To get started, you'll need a text editor and the ponyc compiler. Or if you are on a not supported platform or don't want to install the compiler you can use the Pony's Playground
Before you get started, please check out the installation instructions for the Pony compiler.
While you can write code using any editor, it's nice to use one with some support for the language. Here are some:
- Sublime Text. There's a Pony Language package.
- Atom. There's a language-pony package.
- Emacs. There's a ponylang-mode.
- Vim. There's a pony-vim-syntax plugin. Install
pony
withvim-plug
orpathogen
. - Microsoft Visual Studio. There's a VS-pony plugin.
- BBEdit. There's a bbedit-pony module.
If you have a favourite editor that isn't supported, we'd love to help you build a Pony package for it.

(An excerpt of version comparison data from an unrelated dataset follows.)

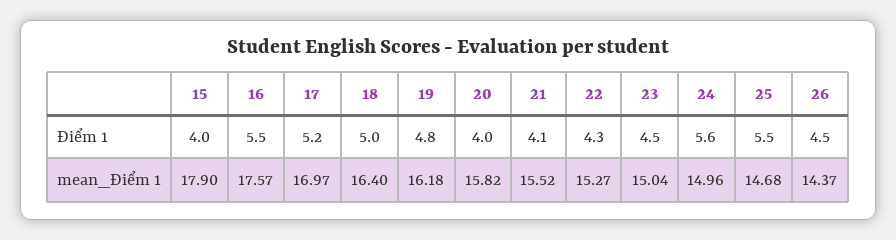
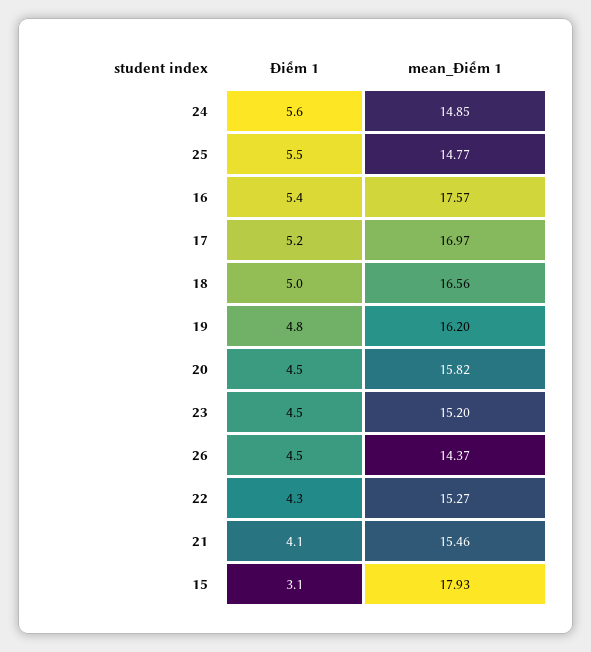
  {
    "15": {
-     "Điểm 1": 4,
+     "Điểm 1": 3.1,
-     "mean_Điểm 1": 17.9
+     "mean_Điểm 1": 17.93
    },
    "16": {
-     "Điểm 1": 5.5,
+     "Điểm 1": 5.4,
      "mean_Điểm 1": 17.57
    },
    "17": {
      "Điểm 1": 5.2,
      "mean_Điểm 1": 16.97
    },
    "18": {
      "Điểm 1": 5,
-     "mean_Điểm 1": 16.4
+     "mean_Điểm 1": 16.56
    },
    "19": {
      "Điểm 1": 4.8,
-     "mean_Điểm 1": 16.18
+     "mean_Điểm 1": 16.2
    },
    "20": {
-     "Điểm 1": 4,
+     "Điểm 1": 4.5,
      "mean_Điểm 1": 15.82
    },
    "21": {
      "Điểm 1": 4.1,
-     "mean_Điểm 1": 15.52
+     "mean_Điểm 1": 15.46
    },
    "22": {
      "Điểm 1": 4.3,
      "mean_Điểm 1": 15.27
    },
    "23": {
      "Điểm 1": 4.5,
-     "mean_Điểm 1": 15.04
+     "mean_Điểm 1": 15.2
    },
    "24": {
      "Điểm 1": 5.6,
-     "mean_Điểm 1": 14.96
+     "mean_Điểm 1": 14.85
    },
    "25": {
      "Điểm 1": 5.5,
-     "mean_Điểm 1": 14.68
+     "mean_Điểm 1": 14.77
    },
    "26": {
      "Điểm 1": 4.5,
      "mean_Điểm 1": 14.37
    }
  }

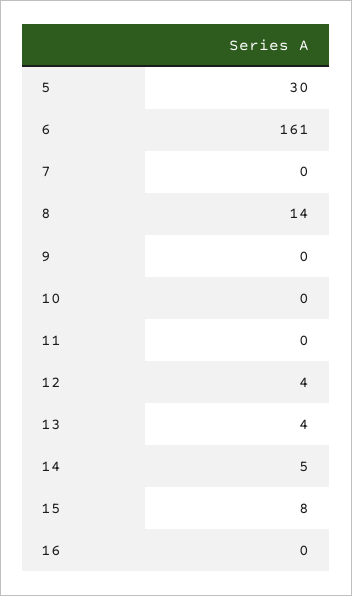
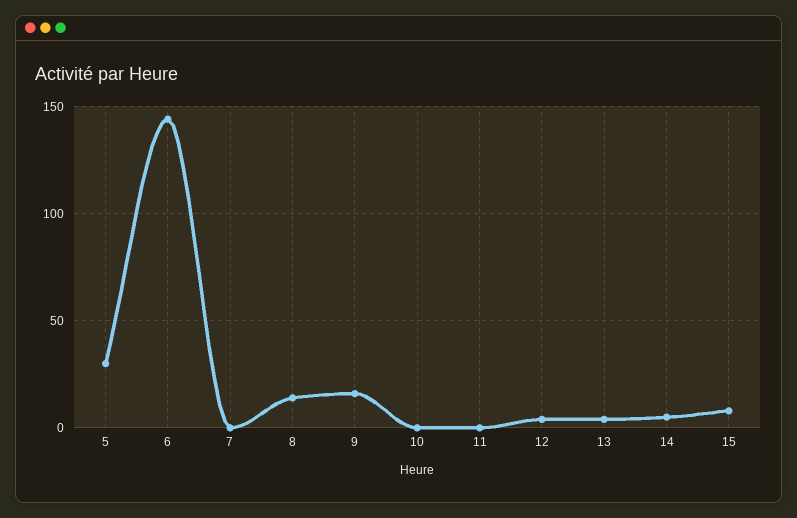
  {
    "5": 30,
-   "6": 161,
+   "6": 145,
    "7": 0,
    "8": 14,
-   "9": 0,
+   "9": 15,
    "10": 0,
    "11": 0,
    "12": 4,
    "13": 4,
    "14": 5,
-   "15": 8,
+   "15": 8
-   "16": 0
  }

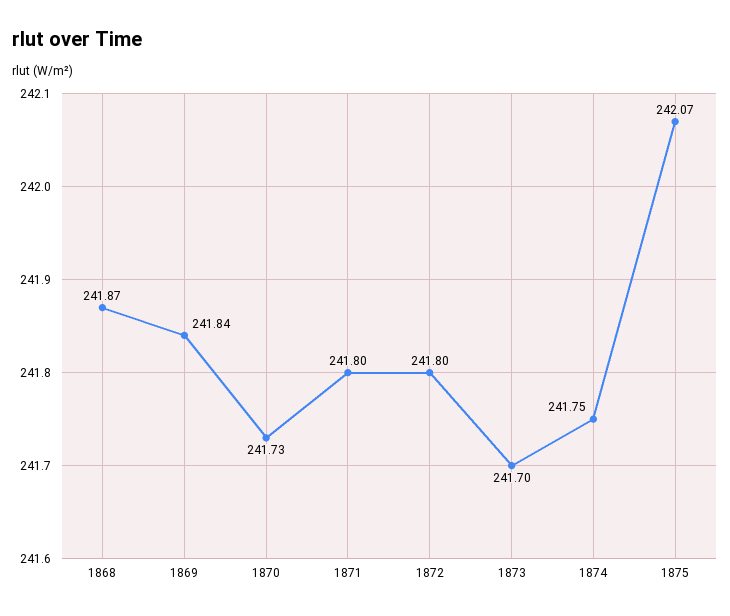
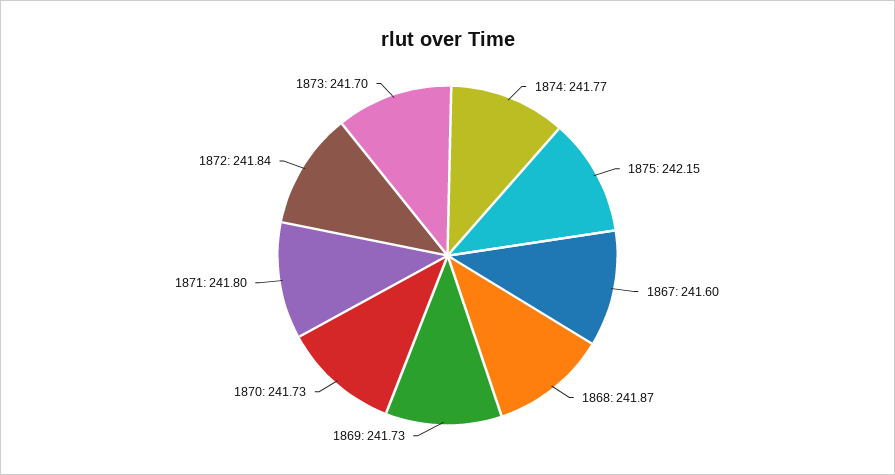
  {
    "1868": 241.87,
-   "1869": 241.84,
+   "1869": 241.73,
    "1870": 241.73,
    "1871": 241.8,
-   "1872": 241.8,
+   "1872": 241.84,
    "1873": 241.7,
-   "1874": 241.75,
+   "1874": 241.77,
-   "1875": 242.07
+   "1875": 242.15,
+   "1867": 241.6
  }

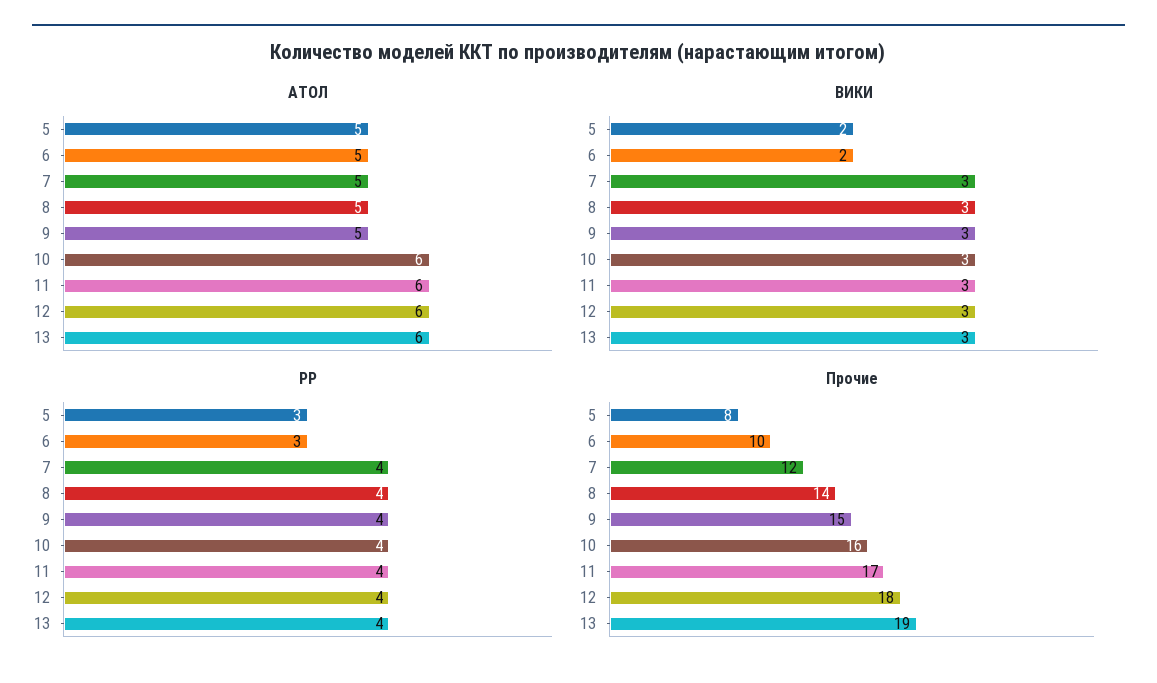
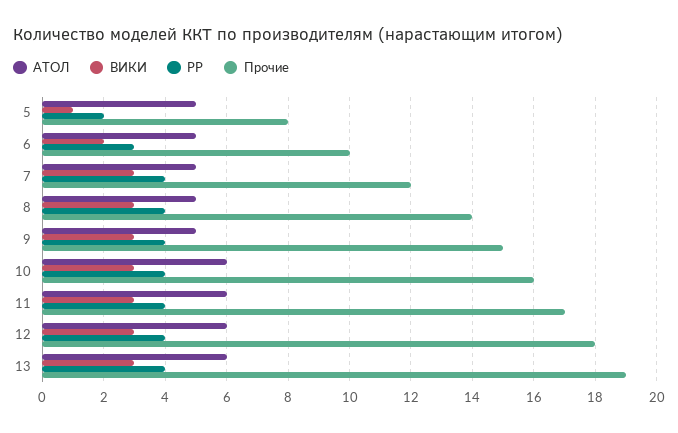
  {
    "АТОЛ": {
      "5": 5,
      "6": 5,
      "7": 5,
      "8": 5,
      "9": 5,
      "10": 6,
      "11": 6,
      "12": 6,
      "13": 6
    },
    "ВИКИ": {
-     "5": 2,
+     "5": 1,
      "6": 2,
      "7": 3,
      "8": 3,
      "9": 3,
      "10": 3,
      "11": 3,
      "12": 3,
      "13": 3
    },
    "РР": {
-     "5": 3,
+     "5": 2,
      "6": 3,
      "7": 4,
      "8": 4,
      "9": 4,
      "10": 4,
      "11": 4,
      "12": 4,
      "13": 4
    },
    "Прочие": {
      "5": 8,
      "6": 10,
      "7": 12,
      "8": 14,
      "9": 15,
      "10": 16,
      "11": 17,
      "12": 18,
      "13": 19
    }
  }

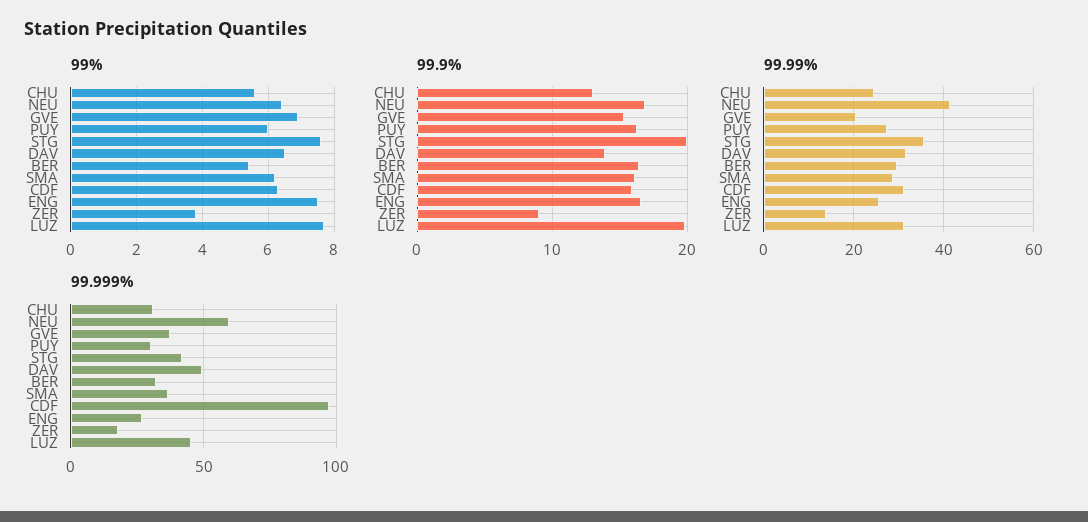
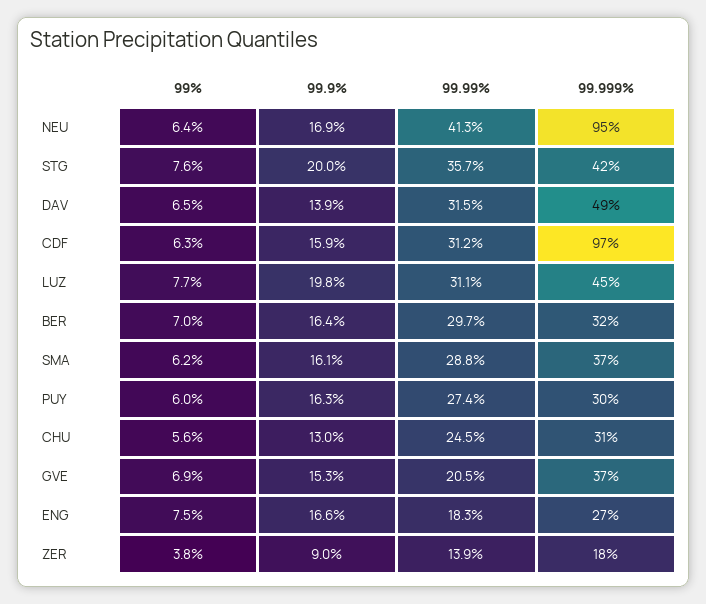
  {
    "99%": {
      "CHU": 5.6,
      "NEU": 6.4,
      "GVE": 6.9,
      "PUY": 6,
      "STG": 7.6,
      "DAV": 6.5,
-     "BER": 5.5,
+     "BER": 7,
      "SMA": 6.2,
      "CDF": 6.3,
      "ENG": 7.5,
      "ZER": 3.8,
      "LUZ": 7.7
    },
    "99.9%": {
      "CHU": 13,
      "NEU": 16.9,
      "GVE": 15.3,
      "PUY": 16.3,
      "STG": 20,
      "DAV": 13.9,
      "BER": 16.4,
      "SMA": 16.1,
      "CDF": 15.9,
      "ENG": 16.6,
      "ZER": 9,
      "LUZ": 19.8
    },
    "99.99%": {
      "CHU": 24.5,
      "NEU": 41.3,
      "GVE": 20.5,
      "PUY": 27.4,
      "STG": 35.7,
      "DAV": 31.5,
      "BER": 29.7,
      "SMA": 28.8,
      "CDF": 31.2,
-     "ENG": 26,
+     "ENG": 18.3,
      "ZER": 13.9,
      "LUZ": 31.1
    },
    "99.999%": {
      "CHU": 31,
-     "NEU": 60,
+     "NEU": 95,
      "GVE": 37,
      "PUY": 30,
      "STG": 42,
      "DAV": 49,
      "BER": 32,
      "SMA": 37,
      "CDF": 97,
      "ENG": 27,
      "ZER": 18,
      "LUZ": 45
    }
  }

Pony is a compiled language, rather than an interpreted one. In fact, it goes even further: Pony is an ahead-of-time (AOT) compiled language, rather than a just-in-time (JIT) compiled language.
What this means is that once you build your program, you can run it over and over again without needing a compiler or a virtual machine or anything else. It's a complete program, all on its own.
But it also means you need to build your program before you can run it. In an interpreted language or a JIT compiled language, you tend to do things like this to run your program:
$ python helloworld.py
Or maybe you put a shebang in your program (like #!/usr/bin/env python
), then chmod
to set the executable bit, and then do:
$ ./helloworld.py
When you use Pony, you don't do any of that!
If you are in the same directory as your program, you can just do:
$ ponyc
That tells the Pony compiler that your current working directory contains your source code, and to please compile it. If your source code is in some other directory, you can tell ponyc where it is:
$ ponyc path/to/my/code
There are other options as well, but we'll cover those later.